Sweet puff pastry stuffed with nuts and caramalized flour
- 500 grams khoya or reduced milk
- 300 grams sugar powdered
- 1/2 cup poppy seeds
- 1/2 cup suji
- 1/2 cup almonds chopped
- 1/2 cup cashew chopped
- 1/2 cup raisins chopped
- 800 grams maida / all purpose flour
- 200 grams ghee or clarified butter
- Roast the khoya till dry and deep pink in color
- Roast the suji in microwave for 2 minutes, turning twice in between.
- Roast the suji in pan now. Add poppy seeds, almonds, rasins and nuts. Stir till mixture is dry.
- Turn off the flame and add sugar. Mix well and allow it to cool.
- In a bowl, rub flour with ghee. The mixture resembles breadcrumbs
- Using water, make a stiff dough. Allow it to rest for 15 minutes.
- Taking marble sized ball, roll it into round flatbread.
- Place a spoonful of the filling into it, fold it gently and seal the edges by applying pressure.

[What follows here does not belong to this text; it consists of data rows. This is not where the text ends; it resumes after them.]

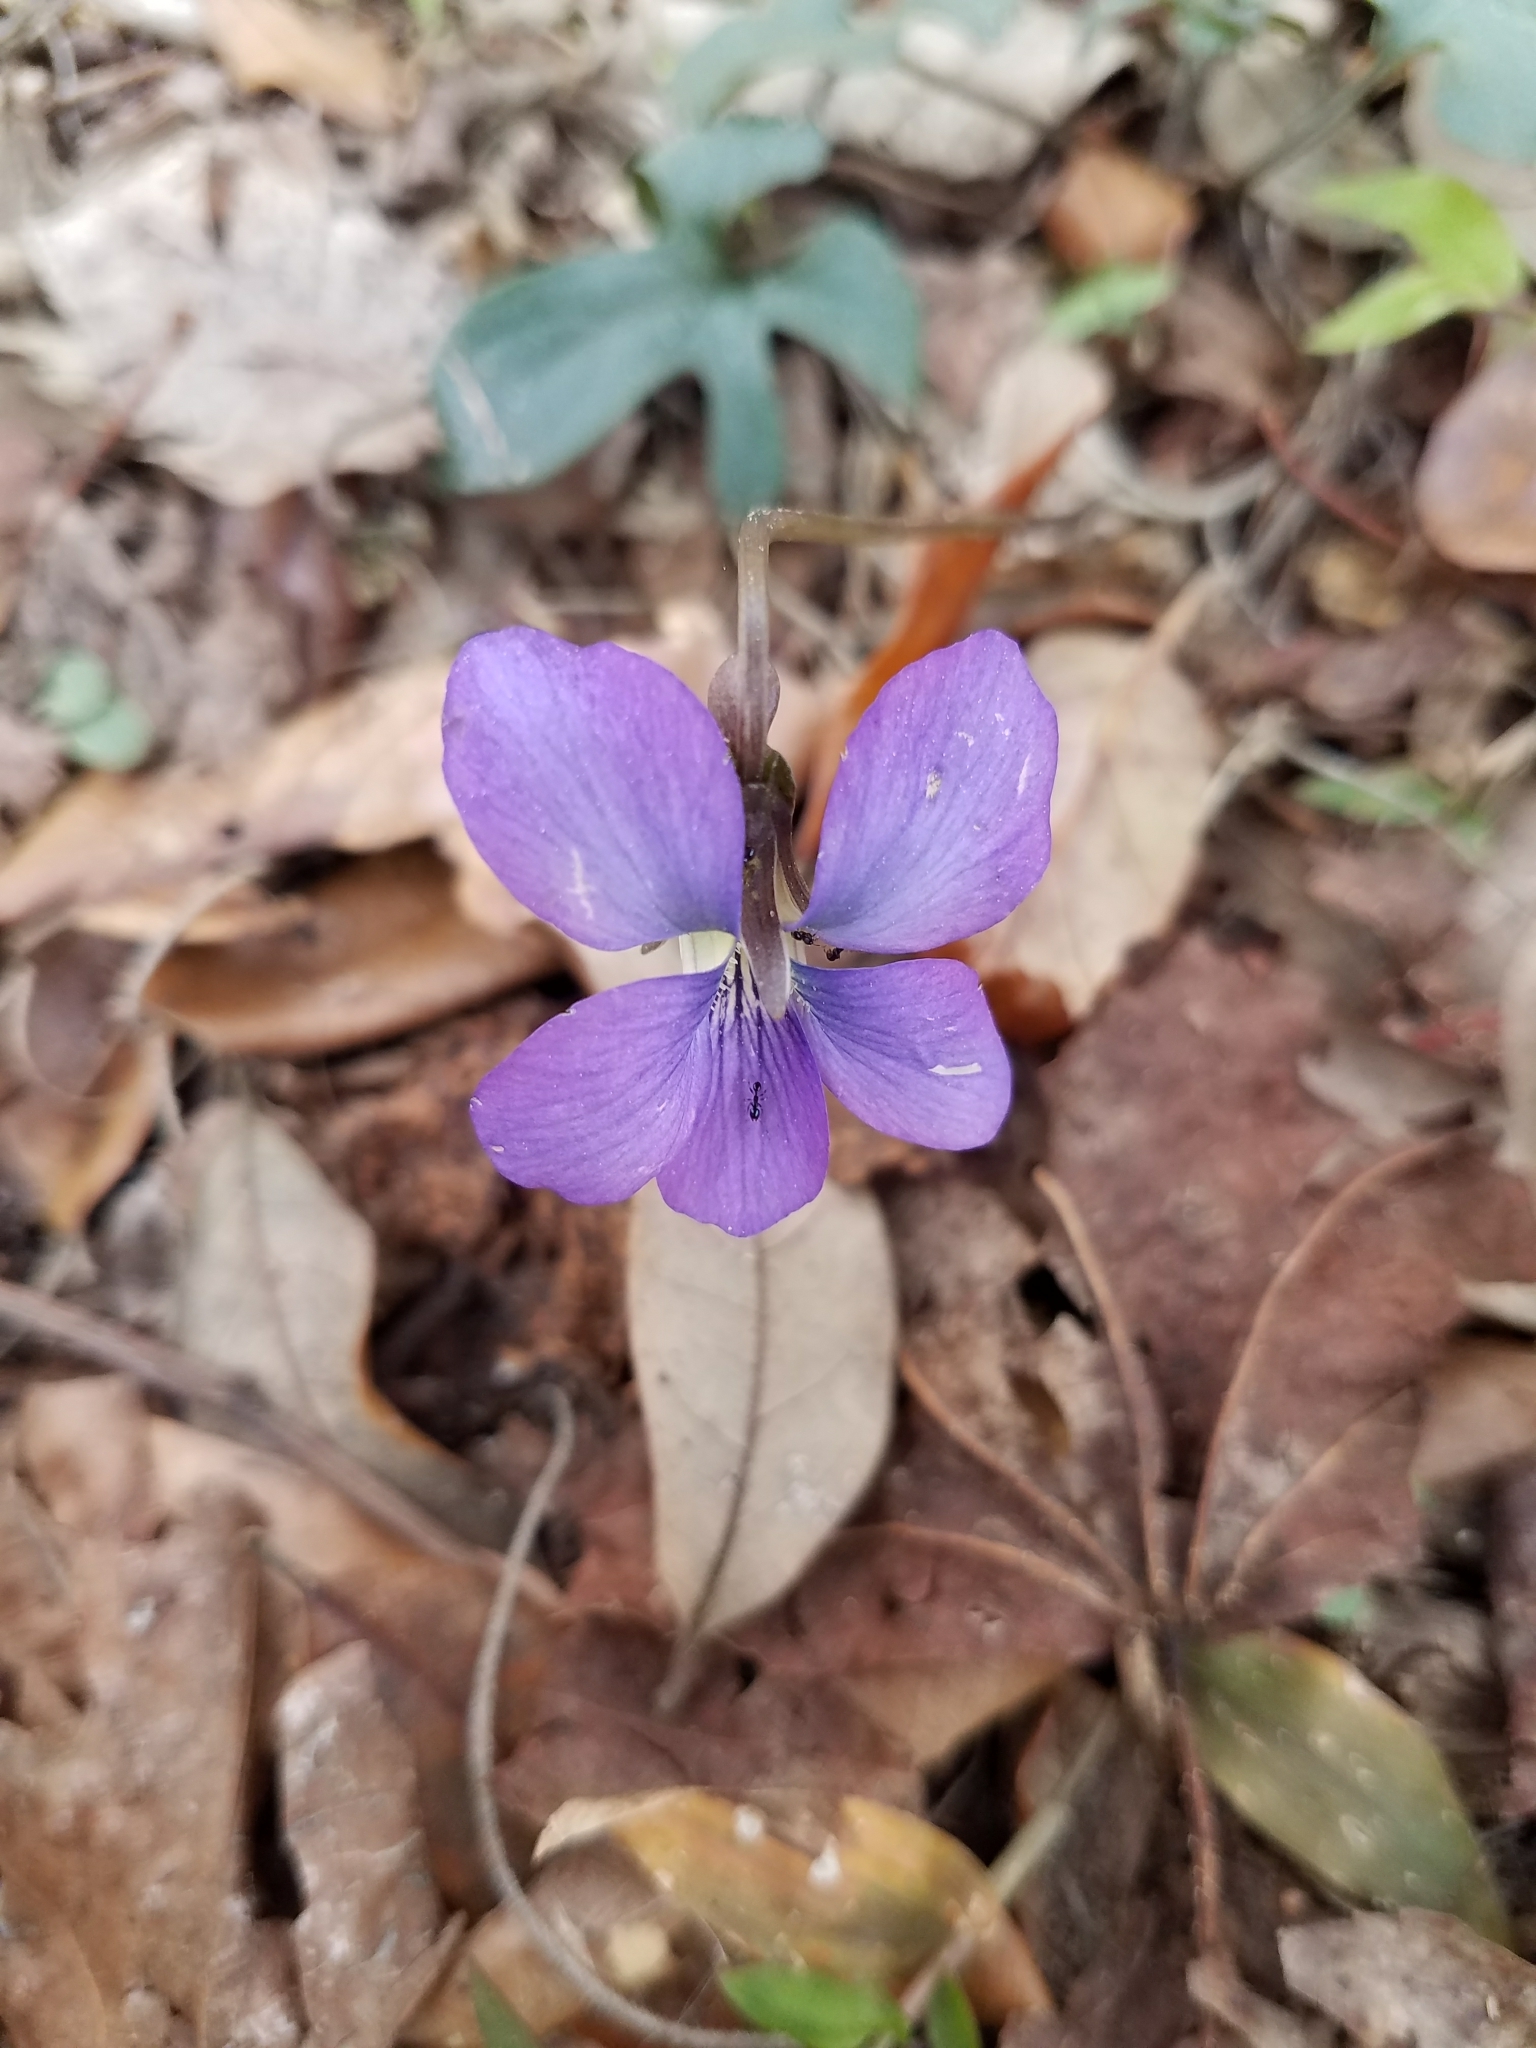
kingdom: Plantae
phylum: Tracheophyta
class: Magnoliopsida
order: Malpighiales
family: Violaceae
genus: Viola
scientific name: Viola palmata
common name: Early blue violet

- Cut out extra edges and make sure the filling is secured properly.
- Arrange all Gujhias on a greased baking tray.
- Brush the gujhias with some melted ghee.
- Preheat the oven first and bake them at 200 C for the first 5 minutes and then at 150 C for 20 minutes more.
- Apply ghee to gujhias in between to get desired colour.
- Once done the cover will be crispy and slight brown. Though it would be lighter than the fried gujhias.
- Avoid over baking which may result caramalization of inner stuffing.